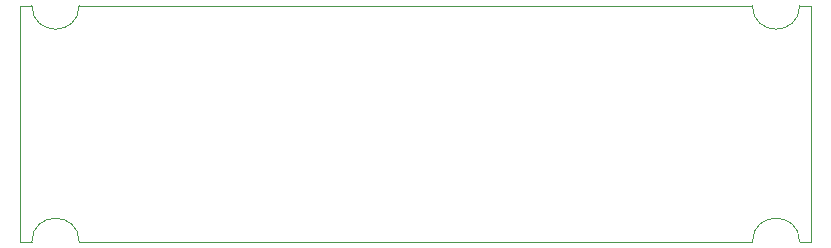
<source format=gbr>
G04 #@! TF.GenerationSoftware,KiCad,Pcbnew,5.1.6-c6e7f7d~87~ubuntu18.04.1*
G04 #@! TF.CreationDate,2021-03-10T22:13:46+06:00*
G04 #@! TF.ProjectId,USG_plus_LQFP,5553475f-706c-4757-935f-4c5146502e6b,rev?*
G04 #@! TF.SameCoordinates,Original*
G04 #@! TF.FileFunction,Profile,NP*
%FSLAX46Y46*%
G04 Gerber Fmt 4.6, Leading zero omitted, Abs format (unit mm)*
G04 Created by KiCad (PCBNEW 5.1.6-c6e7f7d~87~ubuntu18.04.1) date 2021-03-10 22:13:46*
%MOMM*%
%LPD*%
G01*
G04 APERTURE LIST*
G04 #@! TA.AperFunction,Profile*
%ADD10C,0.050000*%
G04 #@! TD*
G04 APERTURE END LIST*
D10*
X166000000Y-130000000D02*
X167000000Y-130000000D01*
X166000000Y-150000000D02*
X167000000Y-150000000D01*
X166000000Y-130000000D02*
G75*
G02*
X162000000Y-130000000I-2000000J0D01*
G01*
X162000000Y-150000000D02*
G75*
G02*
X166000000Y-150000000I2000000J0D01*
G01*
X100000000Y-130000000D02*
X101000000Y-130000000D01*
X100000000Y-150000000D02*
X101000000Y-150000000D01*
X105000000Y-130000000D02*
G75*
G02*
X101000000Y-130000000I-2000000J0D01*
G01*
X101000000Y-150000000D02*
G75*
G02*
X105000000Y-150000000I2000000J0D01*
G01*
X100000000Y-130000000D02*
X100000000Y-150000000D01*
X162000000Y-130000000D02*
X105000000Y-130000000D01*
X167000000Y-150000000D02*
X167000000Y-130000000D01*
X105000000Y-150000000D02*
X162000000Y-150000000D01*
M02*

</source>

* **Assigned task**:
Leaving out only the pictures, retype every record exactly.

* **Result below**:
<source format=gbr>
G04 #@! TF.GenerationSoftware,KiCad,Pcbnew,5.1.6-c6e7f7d~87~ubuntu18.04.1*
G04 #@! TF.CreationDate,2021-03-10T22:13:46+06:00*
G04 #@! TF.ProjectId,USG_plus_LQFP,5553475f-706c-4757-935f-4c5146502e6b,rev?*
G04 #@! TF.SameCoordinates,Original*
G04 #@! TF.FileFunction,Profile,NP*
%FSLAX46Y46*%
G04 Gerber Fmt 4.6, Leading zero omitted, Abs format (unit mm)*
G04 Created by KiCad (PCBNEW 5.1.6-c6e7f7d~87~ubuntu18.04.1) date 2021-03-10 22:13:46*
%MOMM*%
%LPD*%
G01*
G04 APERTURE LIST*
G04 #@! TA.AperFunction,Profile*
%ADD10C,0.050000*%
G04 #@! TD*
G04 APERTURE END LIST*
D10*
X166000000Y-130000000D02*
X167000000Y-130000000D01*
X166000000Y-150000000D02*
X167000000Y-150000000D01*
X166000000Y-130000000D02*
G75*
G02*
X162000000Y-130000000I-2000000J0D01*
G01*
X162000000Y-150000000D02*
G75*
G02*
X166000000Y-150000000I2000000J0D01*
G01*
X100000000Y-130000000D02*
X101000000Y-130000000D01*
X100000000Y-150000000D02*
X101000000Y-150000000D01*
X105000000Y-130000000D02*
G75*
G02*
X101000000Y-130000000I-2000000J0D01*
G01*
X101000000Y-150000000D02*
G75*
G02*
X105000000Y-150000000I2000000J0D01*
G01*
X100000000Y-130000000D02*
X100000000Y-150000000D01*
X162000000Y-130000000D02*
X105000000Y-130000000D01*
X167000000Y-150000000D02*
X167000000Y-130000000D01*
X105000000Y-150000000D02*
X162000000Y-150000000D01*
M02*

</source>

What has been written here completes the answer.